Services of the Word like these ones not only meet the need that I identified earlier, they provide the Anglican provinces with an invaluable tool for reaching the unchurched and spiritually-disconnected.

Anglican provinces like the Anglican Church of Kenya and the Church of Uganda have adopted what has proven to be an effective strategy for reaching the spiritually lost in their context. Their parishes are composed of a network of congregations at different locations. These congregations are not chapels of ease but missionary outposts. A deacon or lay reader has pastoral charge of one of these congregations. He conducts services, preaches sermons, and most importantly leads the congregation in evangelism. This strategy has also been adapted to the United States and has achieved a measure of success.

Services of the Word are the kind of service that church networks using this strategy need. The proposed “BCP 2019,” however, contains no guidelines and liturgical material for a service of the Word. Such guidelines and liturgical material are a common feature of the more recent Anglican prayer books.

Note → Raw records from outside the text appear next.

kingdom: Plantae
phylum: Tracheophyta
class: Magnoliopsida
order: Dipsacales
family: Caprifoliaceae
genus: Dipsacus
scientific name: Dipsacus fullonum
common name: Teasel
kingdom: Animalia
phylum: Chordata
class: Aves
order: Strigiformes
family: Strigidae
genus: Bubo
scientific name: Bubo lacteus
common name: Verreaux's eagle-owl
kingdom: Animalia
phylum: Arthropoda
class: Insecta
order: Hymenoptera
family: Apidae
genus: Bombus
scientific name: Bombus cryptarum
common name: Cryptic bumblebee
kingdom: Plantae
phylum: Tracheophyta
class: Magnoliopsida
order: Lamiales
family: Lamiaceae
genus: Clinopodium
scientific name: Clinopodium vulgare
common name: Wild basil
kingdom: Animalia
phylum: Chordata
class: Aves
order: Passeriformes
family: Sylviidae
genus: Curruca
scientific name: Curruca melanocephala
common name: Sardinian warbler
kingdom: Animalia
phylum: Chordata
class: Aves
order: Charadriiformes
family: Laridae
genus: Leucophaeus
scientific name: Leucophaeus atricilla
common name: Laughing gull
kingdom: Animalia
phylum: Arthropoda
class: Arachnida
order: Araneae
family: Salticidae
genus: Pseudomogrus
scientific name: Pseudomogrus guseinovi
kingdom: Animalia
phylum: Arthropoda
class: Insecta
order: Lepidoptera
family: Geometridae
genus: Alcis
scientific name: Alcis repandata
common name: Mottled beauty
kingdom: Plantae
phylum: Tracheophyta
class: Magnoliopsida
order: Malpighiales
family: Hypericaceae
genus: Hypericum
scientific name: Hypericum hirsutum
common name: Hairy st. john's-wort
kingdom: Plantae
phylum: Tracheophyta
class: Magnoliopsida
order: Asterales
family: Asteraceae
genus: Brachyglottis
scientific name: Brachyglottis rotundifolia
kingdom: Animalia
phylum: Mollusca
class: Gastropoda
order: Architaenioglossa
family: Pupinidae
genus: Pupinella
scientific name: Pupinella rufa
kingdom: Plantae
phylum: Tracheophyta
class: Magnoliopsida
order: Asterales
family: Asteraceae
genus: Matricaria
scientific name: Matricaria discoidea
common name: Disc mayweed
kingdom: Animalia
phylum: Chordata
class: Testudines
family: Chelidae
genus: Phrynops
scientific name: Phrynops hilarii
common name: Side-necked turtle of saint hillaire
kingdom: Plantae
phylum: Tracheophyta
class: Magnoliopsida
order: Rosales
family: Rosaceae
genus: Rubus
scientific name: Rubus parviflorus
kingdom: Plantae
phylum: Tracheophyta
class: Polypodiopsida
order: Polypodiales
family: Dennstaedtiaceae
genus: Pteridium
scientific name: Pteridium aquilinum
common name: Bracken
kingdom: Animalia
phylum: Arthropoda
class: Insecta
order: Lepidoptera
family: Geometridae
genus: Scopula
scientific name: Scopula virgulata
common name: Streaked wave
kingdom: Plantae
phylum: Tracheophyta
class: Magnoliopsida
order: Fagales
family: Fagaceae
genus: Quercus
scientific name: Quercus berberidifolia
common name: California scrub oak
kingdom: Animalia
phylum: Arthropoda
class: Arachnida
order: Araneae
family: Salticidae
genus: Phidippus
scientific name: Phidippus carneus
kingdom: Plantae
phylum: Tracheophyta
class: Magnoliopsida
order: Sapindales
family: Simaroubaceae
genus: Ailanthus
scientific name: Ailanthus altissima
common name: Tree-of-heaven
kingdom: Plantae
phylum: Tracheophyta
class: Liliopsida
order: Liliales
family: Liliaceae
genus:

The proposed book does not even make provision for a service of Ante-Communion. Such provision has been a feature of Anglican prayer books going back to the 1552 Prayer Book.

The absence of these two types of service from the proposed "BCP 2019" is surprising. Church attendance in the US and Canada is declining while the unchurched and unbaptized population is increasing. The number of people who are unused to liturgical worship, much less services like Morning Prayer and Holy Communion, is on the rise. From a historical perspective the rates of growth of liturgical denominations has been slower than that of the non-liturgical or semi-liturgical denominations in the United States. Their rates of decline have also been greater. The members of liturgical churches (i.e., Anglican, Episcopalians, Lutheran, etc.) form a relatively small segment of the general population. This suggests that liturgy does not have the allure that its proponents believe that it has. In the liturgical denominations the more free-flowing services have tended to attract more people than the more formal services if the past 30 odd years is anything to go upon.

The proposed book limits ACNA’ers to two forms of service—Morning and Evening Prayer and Holy Communion. This is one of the reasons that the book is NOT a mission-shaped service book. Those who prepared the book have never served on the North American mission field or planted or pioneered a new church. If they have, it was decades ago. They are not qualified to produce a mission-shaped service book.

A lot of trees were killed to put the proposed book into print. They were killed for nothing. The pew edition has not yet been distributed and the book needs major revisions.

Clergy and congregations can buy into the hype and struggle to use the book. But it is not going to live up to Bishop Duncan’s claims. It it is authorized, clergy and congregations that serious about fulfilling the Great Commission will have little choice but supplement or replace the book with rites and services from mission-shaped service books. If they do not, they will be impeding their own efforts to reach the unchurched and spiritually-disconnected. For those who are not willing to do that, I have provided links to the services of the Word online and to the Diocese of Sydney’s website, bettergatherings.com.